Material to process Block Start

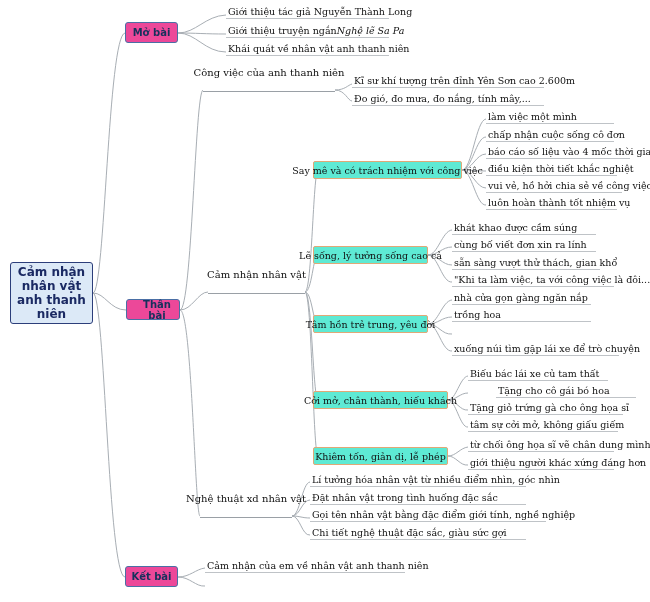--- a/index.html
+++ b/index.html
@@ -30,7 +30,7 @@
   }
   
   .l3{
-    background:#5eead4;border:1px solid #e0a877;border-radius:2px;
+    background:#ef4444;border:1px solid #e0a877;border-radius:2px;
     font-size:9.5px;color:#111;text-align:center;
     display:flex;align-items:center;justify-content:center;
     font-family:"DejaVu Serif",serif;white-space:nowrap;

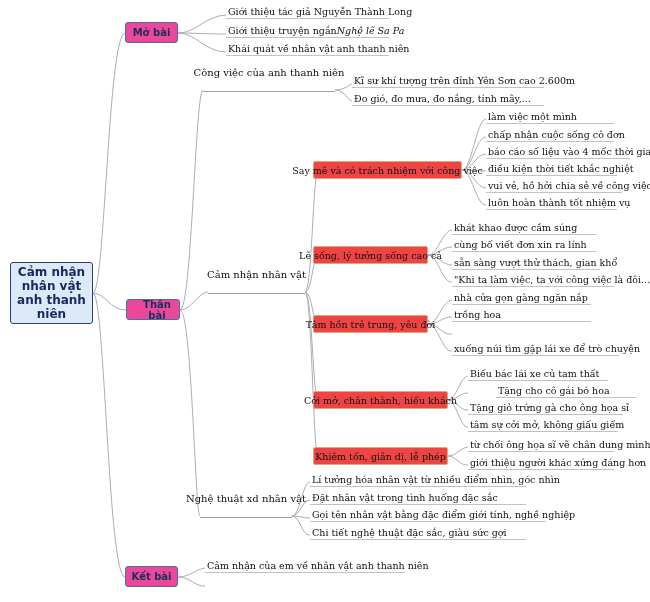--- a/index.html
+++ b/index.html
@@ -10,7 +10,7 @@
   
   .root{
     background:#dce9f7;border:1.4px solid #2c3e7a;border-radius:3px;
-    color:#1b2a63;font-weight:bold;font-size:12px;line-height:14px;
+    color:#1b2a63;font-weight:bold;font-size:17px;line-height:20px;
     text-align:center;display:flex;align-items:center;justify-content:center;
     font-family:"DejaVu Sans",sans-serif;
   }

Material to process Block End
Material to process Block Start

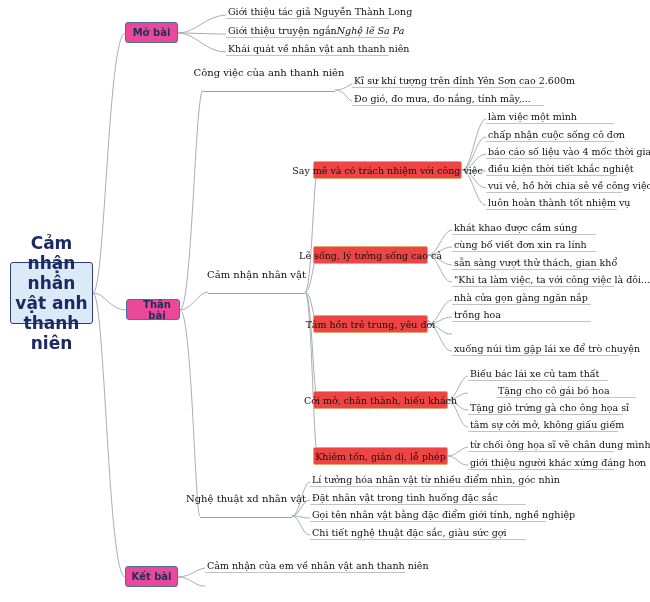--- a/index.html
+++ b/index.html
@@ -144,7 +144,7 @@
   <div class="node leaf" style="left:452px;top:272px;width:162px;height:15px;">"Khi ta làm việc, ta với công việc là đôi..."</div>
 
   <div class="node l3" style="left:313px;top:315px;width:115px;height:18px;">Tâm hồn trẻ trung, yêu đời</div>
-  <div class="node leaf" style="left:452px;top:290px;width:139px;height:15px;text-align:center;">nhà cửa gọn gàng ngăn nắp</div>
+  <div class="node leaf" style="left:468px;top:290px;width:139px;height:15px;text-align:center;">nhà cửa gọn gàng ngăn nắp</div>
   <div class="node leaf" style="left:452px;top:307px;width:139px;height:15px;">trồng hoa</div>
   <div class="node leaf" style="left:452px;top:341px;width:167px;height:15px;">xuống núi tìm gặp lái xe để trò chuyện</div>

Material to process Block End

**Your assignment**. Word search in the records above: please count the lines holding "content" and state the count alone.

**Task output**. 2